◆ **RECORDS PROVIDED**:
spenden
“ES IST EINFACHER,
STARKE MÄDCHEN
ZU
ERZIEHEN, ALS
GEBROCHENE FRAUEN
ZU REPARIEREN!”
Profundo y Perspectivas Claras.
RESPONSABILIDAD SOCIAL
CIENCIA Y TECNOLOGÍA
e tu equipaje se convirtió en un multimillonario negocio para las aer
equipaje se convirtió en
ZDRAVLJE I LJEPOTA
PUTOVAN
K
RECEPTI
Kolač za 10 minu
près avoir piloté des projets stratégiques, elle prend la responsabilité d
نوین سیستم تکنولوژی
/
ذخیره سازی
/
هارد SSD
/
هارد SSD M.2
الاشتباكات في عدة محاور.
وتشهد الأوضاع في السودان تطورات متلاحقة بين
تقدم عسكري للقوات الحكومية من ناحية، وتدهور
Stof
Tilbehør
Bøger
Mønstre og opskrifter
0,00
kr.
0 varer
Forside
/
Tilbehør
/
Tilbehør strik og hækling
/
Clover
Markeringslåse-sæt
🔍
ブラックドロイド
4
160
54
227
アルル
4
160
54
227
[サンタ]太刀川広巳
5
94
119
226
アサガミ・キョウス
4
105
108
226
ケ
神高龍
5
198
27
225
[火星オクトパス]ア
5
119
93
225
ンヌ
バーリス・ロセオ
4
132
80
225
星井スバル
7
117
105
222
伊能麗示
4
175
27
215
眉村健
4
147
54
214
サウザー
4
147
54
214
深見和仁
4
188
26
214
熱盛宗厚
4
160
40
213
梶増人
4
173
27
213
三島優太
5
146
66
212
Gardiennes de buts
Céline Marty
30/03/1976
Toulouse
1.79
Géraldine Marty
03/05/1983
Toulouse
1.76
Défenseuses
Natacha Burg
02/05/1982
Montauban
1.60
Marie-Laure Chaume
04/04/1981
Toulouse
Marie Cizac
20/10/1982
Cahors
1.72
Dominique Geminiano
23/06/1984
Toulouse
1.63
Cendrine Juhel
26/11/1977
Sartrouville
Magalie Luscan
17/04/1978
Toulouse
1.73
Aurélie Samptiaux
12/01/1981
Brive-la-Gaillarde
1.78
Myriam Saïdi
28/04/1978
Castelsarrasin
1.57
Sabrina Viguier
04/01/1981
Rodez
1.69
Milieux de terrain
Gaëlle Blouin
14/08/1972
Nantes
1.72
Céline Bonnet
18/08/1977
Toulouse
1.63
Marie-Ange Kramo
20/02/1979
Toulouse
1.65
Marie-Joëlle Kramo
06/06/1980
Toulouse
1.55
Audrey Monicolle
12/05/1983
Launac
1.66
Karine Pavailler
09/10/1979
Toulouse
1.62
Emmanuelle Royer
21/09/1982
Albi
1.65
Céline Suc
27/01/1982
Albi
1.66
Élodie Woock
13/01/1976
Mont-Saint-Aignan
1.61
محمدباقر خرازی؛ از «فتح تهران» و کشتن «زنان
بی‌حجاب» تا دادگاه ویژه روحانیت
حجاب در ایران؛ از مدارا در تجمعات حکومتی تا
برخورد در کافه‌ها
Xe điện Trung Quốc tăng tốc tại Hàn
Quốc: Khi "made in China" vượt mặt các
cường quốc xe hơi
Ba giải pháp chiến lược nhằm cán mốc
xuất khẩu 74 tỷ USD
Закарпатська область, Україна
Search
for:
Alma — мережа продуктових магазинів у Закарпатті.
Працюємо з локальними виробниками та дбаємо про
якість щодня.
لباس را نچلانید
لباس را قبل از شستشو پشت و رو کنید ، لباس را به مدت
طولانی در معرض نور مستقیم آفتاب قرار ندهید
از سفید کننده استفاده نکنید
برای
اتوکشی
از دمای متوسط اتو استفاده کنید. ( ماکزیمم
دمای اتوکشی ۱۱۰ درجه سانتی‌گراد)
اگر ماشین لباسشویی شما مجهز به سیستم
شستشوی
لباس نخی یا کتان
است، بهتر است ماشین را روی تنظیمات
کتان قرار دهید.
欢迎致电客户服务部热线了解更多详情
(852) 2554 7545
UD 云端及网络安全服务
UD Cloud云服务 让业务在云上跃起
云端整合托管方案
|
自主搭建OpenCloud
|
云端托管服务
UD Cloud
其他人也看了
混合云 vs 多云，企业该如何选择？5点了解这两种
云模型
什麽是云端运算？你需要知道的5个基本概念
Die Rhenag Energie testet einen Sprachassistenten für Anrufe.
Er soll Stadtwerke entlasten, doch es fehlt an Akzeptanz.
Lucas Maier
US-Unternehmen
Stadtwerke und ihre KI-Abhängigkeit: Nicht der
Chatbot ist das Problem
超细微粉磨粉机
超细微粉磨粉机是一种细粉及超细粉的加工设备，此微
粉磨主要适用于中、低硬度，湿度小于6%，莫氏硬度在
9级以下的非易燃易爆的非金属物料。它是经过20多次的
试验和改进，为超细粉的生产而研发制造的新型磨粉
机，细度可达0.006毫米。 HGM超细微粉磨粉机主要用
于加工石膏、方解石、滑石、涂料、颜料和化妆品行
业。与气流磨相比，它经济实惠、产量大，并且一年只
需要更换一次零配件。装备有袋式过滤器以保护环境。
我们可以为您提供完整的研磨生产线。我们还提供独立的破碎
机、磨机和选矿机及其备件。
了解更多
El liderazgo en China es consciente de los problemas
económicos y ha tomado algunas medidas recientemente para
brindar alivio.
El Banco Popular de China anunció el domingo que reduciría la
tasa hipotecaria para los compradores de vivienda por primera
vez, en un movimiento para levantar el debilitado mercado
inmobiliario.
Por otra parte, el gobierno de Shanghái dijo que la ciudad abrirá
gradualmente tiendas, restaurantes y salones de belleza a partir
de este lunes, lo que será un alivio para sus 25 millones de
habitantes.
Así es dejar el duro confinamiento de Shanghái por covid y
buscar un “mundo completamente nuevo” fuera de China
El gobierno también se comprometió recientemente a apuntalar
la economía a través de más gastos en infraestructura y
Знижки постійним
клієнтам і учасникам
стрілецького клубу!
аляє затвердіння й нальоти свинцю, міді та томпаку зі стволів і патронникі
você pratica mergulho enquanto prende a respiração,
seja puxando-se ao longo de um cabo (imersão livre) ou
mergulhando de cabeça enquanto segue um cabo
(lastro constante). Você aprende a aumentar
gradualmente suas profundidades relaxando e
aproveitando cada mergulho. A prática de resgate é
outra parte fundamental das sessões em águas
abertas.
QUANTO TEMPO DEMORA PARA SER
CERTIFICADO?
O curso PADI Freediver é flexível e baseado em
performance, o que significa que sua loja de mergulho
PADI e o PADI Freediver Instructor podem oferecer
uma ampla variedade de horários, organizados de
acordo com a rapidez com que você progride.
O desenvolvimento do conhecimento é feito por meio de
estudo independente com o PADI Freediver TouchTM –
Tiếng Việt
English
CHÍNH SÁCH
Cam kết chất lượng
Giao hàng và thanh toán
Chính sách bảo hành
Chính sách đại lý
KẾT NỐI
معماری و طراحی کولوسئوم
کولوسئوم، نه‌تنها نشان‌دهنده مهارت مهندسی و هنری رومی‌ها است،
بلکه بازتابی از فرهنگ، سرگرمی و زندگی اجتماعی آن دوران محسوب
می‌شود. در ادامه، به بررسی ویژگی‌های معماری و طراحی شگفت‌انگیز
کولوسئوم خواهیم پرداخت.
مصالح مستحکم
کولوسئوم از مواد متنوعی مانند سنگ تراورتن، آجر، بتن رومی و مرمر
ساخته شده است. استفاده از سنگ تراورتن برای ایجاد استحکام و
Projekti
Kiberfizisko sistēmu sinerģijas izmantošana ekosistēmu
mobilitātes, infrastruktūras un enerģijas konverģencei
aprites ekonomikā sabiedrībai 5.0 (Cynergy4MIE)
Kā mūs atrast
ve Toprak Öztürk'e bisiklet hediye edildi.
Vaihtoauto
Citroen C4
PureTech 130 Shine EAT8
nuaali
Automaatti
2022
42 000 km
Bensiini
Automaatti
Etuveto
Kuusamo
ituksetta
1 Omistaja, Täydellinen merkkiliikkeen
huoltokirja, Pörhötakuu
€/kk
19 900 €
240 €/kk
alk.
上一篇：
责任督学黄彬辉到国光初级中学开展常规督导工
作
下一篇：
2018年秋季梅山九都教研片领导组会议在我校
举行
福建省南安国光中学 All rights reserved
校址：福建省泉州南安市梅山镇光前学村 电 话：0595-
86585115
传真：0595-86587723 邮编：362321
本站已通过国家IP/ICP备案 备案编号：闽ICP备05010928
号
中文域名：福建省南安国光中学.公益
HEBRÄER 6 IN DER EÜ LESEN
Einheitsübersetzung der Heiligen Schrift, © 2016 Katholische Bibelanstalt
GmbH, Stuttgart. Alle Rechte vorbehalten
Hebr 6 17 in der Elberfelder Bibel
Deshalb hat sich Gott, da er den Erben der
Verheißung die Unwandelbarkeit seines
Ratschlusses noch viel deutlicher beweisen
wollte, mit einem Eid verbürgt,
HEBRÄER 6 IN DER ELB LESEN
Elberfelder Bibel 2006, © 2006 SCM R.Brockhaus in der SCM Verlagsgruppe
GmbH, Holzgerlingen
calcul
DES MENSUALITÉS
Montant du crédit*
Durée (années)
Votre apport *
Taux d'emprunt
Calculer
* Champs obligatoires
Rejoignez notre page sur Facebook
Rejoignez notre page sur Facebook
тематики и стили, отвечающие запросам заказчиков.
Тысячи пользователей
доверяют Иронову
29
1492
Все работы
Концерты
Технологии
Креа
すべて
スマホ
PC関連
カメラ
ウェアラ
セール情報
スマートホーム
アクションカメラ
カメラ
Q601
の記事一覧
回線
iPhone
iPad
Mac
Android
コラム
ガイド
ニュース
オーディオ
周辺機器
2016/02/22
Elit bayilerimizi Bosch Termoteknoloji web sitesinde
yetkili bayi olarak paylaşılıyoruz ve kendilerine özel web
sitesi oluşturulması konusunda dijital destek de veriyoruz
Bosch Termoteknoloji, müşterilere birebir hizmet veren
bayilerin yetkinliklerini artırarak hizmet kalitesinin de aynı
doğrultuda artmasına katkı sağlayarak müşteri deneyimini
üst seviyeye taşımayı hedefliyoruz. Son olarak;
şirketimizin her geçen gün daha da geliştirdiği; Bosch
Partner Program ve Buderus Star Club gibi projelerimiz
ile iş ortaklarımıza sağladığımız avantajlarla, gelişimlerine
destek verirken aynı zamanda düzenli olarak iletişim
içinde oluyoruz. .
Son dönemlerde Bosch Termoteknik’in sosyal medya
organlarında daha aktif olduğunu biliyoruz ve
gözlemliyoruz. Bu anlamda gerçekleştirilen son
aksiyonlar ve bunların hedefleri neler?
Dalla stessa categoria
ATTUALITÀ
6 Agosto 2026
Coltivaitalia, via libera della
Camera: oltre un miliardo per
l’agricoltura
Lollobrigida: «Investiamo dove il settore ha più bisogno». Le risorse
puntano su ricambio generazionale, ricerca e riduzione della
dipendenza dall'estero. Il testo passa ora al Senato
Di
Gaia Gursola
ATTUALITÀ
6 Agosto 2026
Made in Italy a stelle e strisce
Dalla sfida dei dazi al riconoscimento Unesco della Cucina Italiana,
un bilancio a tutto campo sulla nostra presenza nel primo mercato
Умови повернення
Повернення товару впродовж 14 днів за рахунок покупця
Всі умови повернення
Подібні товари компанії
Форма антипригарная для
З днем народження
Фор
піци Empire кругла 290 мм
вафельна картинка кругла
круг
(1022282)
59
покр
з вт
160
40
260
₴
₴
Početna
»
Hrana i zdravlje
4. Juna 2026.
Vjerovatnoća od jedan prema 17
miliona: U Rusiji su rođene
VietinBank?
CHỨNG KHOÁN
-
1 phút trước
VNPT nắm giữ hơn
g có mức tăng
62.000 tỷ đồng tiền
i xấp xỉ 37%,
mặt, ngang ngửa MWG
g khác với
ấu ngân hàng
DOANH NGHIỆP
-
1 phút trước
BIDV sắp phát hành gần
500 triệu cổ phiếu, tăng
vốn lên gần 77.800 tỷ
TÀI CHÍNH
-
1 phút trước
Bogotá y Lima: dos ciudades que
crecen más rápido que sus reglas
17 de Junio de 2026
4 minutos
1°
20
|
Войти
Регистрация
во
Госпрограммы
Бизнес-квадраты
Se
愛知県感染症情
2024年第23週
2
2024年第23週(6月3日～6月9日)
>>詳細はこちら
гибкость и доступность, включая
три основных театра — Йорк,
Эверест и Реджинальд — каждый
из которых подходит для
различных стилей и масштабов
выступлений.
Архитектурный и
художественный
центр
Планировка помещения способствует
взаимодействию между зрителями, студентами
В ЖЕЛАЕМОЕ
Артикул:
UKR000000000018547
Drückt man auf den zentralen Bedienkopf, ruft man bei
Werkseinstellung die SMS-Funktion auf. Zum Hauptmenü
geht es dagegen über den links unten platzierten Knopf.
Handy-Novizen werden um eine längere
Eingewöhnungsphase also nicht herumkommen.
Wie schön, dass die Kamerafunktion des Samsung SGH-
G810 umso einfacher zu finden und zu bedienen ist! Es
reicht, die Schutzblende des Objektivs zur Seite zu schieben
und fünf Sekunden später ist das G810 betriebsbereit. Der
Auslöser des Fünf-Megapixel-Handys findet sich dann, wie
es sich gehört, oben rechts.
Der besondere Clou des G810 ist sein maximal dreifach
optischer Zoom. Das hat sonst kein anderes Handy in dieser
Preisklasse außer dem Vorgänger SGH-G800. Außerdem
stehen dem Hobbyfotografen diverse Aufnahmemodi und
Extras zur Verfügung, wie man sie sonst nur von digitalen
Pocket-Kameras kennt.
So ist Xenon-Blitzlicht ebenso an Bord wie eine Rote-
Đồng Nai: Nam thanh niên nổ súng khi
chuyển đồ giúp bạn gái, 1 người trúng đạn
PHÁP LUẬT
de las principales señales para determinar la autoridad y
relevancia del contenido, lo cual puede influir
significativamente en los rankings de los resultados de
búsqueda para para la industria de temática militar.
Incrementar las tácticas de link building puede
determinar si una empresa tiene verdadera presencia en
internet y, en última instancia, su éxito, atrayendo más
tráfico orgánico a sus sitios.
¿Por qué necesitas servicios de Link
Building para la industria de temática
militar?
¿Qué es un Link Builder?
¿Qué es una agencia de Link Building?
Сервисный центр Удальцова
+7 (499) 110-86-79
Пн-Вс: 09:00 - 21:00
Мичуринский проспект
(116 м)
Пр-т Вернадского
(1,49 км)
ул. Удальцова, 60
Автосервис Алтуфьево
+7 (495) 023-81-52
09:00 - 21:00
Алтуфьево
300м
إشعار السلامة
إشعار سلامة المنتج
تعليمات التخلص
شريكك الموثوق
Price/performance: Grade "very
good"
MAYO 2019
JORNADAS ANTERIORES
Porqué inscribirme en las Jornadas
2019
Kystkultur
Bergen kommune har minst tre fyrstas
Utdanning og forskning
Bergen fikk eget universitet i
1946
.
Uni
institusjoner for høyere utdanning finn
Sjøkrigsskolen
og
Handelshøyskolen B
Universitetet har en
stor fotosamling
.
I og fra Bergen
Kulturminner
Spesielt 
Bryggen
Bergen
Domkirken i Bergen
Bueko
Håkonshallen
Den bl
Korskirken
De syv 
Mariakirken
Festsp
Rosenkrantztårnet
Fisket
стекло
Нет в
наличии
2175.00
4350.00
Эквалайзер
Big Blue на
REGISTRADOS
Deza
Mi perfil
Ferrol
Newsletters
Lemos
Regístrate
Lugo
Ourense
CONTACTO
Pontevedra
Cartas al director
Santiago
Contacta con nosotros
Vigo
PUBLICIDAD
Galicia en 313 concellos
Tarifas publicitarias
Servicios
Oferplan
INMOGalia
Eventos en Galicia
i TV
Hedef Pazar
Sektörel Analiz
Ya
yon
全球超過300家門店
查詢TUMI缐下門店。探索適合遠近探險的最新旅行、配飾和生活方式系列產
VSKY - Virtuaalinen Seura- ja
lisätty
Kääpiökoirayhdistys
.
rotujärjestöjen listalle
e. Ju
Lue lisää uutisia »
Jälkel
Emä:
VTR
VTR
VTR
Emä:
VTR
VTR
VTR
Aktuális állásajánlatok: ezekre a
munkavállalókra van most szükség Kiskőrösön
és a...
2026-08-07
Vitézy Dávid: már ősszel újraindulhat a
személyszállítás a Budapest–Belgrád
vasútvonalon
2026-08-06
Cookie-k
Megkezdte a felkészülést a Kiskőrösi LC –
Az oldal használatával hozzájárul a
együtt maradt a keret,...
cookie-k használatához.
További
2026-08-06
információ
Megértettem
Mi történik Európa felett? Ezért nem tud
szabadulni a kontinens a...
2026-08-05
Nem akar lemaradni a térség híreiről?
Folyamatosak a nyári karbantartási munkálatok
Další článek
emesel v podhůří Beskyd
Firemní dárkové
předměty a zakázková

◆ **ASSIGNMENT**: Transcribe the records line for line, starting with the first line and stopping after the line that contains "هارد SSD M.2", which is included.

◆ **SOLUTION TO THIS EXERCISE**:
spenden
“ES IST EINFACHER,
STARKE MÄDCHEN
ZU
ERZIEHEN, ALS
GEBROCHENE FRAUEN
ZU REPARIEREN!”
Profundo y Perspectivas Claras.
RESPONSABILIDAD SOCIAL
CIENCIA Y TECNOLOGÍA
e tu equipaje se convirtió en un multimillonario negocio para las aer
equipaje se convirtió en
ZDRAVLJE I LJEPOTA
PUTOVAN
K
RECEPTI
Kolač za 10 minu
près avoir piloté des projets stratégiques, elle prend la responsabilité d
نوین سیستم تکنولوژی
/
ذخیره سازی
/
هارد SSD
/
هارد SSD M.2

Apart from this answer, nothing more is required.